Aunque el Gobierno llega a fin de año con una aparente calma cambiaria y el dólar en torno a los $1.475, los propios datos oficiales advierten que la estabilidad se sostiene sobre un esquema vulnerable y altamente dependiente del financiamiento externo.
El último Informe de Balance Cambiario del Banco Central (BCRA) deja una señal contundente: el actual nivel de estabilidad no responde a una generación genuina de divisas por parte de la economía real, sino al ingreso de dólares vía endeudamiento y organismos internacionales.
Durante noviembre, la Cuenta Corriente Cambiaria volvió a mostrar un saldo negativo, con un déficit de USD 1.163 millones, incluso cuando la balanza comercial de bienes continuó siendo superavitaria. El problema es que ese superávit se viene reduciendo mes a mes y ya no alcanza para compensar otras salidas estructurales de divisas.
Entre los principales factores que presionan sobre el balance aparecen el déficit por turismo emisivo y el pago de intereses de la deuda, dos rubros que crecen al calor del tipo de cambio actual y del nivel de endeudamiento acumulado.
Uno de los datos más sensibles del informe es el comportamiento de la Formación de Activos Externos (FAE). Solo en noviembre, el sector privado demandó USD 1.119 millones, mientras que en los primeros once meses del año la cifra acumulada supera los USD 30.500 millones.
Más de un millón de personas compraron dólares billete en un solo mes, lo que refleja una dolarización masiva de excedentes. Lejos de consolidar la confianza, la liberalización cambiaria habilitó un proceso acelerado de cobertura en moneda extranjera, que profundiza la salida de divisas.
La comparación con el Fondo Monetario Internacional resulta elocuente. Entre abril y noviembre, la fuga de capitales privados representó el 215% de los desembolsos realizados por el organismo en el mismo período.
En términos concretos, los dólares que ingresan por la vía del financiamiento internacional salen rápidamente por el canal del ahorro privado, sin fortalecer las reservas ni generar un colchón de estabilidad de largo plazo.
Desde diciembre de 2023, el 90% del superávit comercial de bienes fue absorbido por el déficit turístico y el pago de intereses. El tipo de cambio actual abarata los viajes al exterior, mientras que el peso del endeudamiento incrementa el drenaje de dólares.
Como resultado, el esfuerzo exportador no se traduce en una acumulación sostenida de reservas en el Banco Central, debilitando uno de los pilares clave de la política económica.

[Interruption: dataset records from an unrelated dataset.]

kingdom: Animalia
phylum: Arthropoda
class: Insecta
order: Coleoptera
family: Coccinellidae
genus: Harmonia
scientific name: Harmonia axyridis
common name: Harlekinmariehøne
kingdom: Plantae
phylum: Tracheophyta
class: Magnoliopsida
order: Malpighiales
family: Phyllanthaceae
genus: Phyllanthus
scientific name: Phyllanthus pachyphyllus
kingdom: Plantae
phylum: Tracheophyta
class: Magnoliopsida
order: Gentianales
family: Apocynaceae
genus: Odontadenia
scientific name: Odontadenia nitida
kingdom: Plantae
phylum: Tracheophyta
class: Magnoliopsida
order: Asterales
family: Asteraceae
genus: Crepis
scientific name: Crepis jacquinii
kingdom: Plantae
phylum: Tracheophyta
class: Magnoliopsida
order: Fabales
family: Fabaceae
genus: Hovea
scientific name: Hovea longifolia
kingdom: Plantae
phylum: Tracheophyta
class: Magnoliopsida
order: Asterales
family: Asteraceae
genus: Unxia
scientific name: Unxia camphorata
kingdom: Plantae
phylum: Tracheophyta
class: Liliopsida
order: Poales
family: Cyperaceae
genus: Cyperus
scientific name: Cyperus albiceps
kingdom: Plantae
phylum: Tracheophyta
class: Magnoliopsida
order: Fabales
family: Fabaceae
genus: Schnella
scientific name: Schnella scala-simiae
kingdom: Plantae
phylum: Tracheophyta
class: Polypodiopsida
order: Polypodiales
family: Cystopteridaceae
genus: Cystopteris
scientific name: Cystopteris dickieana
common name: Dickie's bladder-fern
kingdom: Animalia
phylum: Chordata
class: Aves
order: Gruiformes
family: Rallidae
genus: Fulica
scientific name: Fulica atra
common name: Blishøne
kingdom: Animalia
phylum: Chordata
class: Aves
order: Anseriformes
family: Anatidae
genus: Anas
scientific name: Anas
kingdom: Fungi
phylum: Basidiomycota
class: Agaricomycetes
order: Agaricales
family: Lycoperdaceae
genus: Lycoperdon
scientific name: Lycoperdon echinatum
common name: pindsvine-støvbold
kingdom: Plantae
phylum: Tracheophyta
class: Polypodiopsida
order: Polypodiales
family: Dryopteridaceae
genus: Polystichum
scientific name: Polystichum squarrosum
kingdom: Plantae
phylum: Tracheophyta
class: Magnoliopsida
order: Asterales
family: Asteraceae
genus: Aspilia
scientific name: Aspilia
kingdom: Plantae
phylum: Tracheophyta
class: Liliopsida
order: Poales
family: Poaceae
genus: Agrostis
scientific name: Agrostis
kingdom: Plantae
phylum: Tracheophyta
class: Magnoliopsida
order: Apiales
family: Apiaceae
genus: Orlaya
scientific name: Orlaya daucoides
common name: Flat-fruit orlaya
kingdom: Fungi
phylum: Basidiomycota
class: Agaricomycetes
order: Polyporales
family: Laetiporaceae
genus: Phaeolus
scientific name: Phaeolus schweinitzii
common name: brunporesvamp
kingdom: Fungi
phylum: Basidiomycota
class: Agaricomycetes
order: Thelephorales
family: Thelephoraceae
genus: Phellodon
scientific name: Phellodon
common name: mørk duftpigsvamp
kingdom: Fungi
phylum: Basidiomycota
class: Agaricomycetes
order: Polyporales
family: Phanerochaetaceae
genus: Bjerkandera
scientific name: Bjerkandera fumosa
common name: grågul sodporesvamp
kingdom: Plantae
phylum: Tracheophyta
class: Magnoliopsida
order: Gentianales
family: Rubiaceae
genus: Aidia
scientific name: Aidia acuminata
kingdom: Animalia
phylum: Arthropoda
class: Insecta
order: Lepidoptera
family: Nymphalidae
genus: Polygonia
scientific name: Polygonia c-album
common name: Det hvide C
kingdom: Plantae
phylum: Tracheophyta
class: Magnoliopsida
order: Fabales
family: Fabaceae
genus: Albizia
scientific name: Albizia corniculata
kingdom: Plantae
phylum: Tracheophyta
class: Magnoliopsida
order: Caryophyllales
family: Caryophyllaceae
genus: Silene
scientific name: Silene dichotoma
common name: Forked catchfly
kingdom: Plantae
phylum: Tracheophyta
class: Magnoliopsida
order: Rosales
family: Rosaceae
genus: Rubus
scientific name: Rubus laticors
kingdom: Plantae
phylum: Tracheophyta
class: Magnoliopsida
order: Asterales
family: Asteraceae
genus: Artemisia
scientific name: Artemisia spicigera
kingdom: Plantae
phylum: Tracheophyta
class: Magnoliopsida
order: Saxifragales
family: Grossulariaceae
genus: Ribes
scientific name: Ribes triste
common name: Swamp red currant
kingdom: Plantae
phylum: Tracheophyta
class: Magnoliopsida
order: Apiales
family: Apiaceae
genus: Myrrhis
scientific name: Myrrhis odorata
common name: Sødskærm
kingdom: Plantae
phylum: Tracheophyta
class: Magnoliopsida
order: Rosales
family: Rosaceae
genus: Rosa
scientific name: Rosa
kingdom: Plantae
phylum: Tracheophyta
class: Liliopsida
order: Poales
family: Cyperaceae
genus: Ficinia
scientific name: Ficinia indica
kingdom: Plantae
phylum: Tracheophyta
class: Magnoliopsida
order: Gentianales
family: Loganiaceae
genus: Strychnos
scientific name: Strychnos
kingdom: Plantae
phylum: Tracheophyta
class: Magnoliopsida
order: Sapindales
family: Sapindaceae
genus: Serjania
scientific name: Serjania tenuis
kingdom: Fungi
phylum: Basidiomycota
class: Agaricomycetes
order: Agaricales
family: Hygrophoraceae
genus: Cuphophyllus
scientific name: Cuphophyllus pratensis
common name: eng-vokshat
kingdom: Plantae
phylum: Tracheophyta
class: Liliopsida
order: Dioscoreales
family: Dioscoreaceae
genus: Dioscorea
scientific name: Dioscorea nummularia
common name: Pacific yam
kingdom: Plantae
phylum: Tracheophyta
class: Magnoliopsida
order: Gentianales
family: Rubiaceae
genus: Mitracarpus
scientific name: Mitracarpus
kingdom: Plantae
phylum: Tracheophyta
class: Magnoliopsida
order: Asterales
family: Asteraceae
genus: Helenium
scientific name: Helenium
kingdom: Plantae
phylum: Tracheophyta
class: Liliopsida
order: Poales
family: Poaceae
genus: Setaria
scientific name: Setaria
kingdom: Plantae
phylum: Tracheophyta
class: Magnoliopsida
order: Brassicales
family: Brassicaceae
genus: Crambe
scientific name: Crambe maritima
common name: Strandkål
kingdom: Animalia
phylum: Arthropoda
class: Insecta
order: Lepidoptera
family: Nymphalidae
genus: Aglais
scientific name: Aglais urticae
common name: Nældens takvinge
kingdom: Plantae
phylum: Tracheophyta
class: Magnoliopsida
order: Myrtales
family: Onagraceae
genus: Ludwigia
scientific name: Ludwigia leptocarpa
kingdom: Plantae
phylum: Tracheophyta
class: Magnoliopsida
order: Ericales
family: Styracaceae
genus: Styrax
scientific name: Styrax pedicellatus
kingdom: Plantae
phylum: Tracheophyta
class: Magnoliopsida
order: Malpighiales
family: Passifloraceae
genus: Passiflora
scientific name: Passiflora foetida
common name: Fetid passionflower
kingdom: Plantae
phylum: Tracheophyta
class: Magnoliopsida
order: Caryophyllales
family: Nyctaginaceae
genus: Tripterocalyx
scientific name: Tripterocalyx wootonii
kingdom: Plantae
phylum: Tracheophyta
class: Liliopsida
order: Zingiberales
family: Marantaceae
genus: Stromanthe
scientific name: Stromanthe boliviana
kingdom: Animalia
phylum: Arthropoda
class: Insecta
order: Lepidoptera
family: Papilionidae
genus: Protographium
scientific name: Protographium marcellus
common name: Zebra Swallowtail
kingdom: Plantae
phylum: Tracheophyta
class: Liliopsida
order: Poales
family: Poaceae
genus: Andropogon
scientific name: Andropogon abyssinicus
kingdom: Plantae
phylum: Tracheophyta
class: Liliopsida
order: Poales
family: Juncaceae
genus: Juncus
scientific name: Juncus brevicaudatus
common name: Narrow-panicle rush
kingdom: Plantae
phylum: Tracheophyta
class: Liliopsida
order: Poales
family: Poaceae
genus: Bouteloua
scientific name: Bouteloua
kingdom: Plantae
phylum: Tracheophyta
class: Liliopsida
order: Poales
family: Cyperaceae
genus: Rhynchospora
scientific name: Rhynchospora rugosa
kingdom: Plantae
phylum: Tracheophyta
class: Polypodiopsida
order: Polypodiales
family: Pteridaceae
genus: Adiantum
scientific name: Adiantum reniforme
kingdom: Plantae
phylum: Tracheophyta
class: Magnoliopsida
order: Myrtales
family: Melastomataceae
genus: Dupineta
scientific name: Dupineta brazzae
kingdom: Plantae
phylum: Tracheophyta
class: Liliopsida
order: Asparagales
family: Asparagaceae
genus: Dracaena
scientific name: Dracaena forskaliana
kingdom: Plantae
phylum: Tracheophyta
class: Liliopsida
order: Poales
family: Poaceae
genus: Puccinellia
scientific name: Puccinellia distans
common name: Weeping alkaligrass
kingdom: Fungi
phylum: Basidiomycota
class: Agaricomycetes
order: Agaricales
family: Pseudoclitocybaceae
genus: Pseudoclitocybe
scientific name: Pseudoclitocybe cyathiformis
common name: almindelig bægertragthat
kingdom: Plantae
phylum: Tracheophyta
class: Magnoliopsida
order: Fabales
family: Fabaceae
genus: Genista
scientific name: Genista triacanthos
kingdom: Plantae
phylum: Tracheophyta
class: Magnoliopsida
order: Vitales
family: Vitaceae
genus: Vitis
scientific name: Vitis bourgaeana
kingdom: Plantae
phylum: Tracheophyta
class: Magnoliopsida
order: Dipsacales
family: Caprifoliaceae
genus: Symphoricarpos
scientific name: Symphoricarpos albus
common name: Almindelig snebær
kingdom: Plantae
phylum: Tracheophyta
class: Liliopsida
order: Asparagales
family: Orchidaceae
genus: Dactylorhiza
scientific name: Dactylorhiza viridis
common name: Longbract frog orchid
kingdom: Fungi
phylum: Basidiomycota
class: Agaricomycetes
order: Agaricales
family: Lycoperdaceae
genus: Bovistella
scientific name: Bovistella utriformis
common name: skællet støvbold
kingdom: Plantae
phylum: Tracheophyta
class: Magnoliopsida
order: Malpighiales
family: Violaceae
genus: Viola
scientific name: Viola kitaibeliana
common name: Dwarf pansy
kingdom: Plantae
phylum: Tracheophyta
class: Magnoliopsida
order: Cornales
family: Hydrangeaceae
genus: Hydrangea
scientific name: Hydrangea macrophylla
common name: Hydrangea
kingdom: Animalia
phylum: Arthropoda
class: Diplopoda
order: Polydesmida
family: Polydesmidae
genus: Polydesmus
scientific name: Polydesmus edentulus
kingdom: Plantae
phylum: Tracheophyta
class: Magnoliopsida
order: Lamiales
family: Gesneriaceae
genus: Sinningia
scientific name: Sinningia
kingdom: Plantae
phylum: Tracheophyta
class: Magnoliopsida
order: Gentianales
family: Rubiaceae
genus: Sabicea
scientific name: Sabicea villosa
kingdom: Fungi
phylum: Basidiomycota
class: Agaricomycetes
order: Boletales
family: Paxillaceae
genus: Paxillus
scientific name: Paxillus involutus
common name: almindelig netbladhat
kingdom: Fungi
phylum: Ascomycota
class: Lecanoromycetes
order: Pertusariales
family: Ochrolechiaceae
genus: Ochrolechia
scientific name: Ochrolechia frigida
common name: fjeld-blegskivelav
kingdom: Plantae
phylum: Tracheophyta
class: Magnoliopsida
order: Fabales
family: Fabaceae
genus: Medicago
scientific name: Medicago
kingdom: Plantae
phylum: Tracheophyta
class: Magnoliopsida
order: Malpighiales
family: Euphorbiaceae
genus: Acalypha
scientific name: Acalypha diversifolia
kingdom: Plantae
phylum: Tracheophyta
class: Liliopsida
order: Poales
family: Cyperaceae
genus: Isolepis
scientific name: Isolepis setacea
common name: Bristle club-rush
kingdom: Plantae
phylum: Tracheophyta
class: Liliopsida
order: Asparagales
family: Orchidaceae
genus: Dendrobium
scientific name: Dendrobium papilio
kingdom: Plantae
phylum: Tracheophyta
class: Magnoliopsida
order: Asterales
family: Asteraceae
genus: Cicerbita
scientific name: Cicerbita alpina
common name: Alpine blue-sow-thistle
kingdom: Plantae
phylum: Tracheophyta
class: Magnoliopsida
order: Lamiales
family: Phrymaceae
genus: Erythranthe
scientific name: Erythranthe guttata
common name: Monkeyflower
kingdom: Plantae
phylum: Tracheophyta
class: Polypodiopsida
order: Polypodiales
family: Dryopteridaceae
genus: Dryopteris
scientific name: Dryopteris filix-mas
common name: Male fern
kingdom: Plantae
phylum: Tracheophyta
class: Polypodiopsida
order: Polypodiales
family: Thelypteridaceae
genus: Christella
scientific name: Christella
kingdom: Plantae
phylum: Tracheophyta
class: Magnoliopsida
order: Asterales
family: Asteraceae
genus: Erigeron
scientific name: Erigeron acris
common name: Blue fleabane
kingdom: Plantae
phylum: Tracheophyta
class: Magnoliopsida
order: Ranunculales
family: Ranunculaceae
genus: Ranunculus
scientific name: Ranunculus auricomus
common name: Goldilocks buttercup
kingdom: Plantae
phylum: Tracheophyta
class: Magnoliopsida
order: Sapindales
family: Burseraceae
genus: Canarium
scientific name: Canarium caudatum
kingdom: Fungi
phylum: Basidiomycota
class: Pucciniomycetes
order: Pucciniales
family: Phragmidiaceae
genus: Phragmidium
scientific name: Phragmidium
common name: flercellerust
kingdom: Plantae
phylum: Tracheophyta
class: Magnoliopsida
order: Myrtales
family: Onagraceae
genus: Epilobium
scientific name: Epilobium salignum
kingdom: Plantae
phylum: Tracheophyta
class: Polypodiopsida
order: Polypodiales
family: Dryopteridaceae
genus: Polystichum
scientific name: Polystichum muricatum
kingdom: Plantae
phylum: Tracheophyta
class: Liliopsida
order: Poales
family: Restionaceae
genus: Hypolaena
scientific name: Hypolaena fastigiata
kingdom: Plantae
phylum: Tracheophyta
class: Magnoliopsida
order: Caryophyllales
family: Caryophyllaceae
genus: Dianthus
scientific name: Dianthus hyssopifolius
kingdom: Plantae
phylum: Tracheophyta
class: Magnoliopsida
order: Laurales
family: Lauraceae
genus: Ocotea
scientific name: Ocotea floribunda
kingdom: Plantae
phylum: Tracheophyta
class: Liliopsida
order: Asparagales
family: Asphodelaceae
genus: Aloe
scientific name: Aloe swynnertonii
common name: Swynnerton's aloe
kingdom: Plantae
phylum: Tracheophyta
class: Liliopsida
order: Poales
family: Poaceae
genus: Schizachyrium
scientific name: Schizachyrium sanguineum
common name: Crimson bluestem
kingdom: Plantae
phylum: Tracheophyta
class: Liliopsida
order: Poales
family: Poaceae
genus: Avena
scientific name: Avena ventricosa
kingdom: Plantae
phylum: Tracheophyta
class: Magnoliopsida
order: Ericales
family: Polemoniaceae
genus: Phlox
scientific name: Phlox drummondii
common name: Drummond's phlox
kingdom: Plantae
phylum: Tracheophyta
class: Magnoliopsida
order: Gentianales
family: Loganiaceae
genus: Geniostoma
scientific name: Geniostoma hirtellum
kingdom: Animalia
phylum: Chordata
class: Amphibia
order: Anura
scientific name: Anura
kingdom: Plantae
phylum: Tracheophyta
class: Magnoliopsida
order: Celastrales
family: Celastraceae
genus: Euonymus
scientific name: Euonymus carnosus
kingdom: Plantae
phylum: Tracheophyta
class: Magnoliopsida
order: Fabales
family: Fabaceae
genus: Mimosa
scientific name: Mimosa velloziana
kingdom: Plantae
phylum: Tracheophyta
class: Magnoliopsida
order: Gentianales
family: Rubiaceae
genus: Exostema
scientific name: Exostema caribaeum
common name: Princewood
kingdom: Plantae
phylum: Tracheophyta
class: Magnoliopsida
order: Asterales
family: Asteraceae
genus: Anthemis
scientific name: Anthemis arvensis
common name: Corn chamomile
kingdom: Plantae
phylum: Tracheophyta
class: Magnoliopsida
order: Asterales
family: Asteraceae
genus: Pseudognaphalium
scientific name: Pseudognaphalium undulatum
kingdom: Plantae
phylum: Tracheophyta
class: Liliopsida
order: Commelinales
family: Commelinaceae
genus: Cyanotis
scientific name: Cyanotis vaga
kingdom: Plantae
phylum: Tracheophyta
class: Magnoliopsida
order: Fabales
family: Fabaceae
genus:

Tampoco aparece el flujo de capitales productivos que el Gobierno presenta como sostén del modelo. La Inversión Extranjera Directa (IED) continúa en terreno negativo en el acumulado desde el cambio de gestión, a pesar del fuerte ajuste fiscal y monetario aplicado durante el año.
El cierre del año encuentra al Gobierno con control nominal del tipo de cambio, pero con un frente externo frágil y expuesto. No hay señales inmediatas de una devaluación, pero los datos oficiales confirman que el nivel actual del dólar depende del crédito externo y no de dólares genuinos generados por la economía.
En ese contexto, la estabilidad cambiaria luce más como una tregua transitoria que como un equilibrio sólido y sostenible en el tiempo.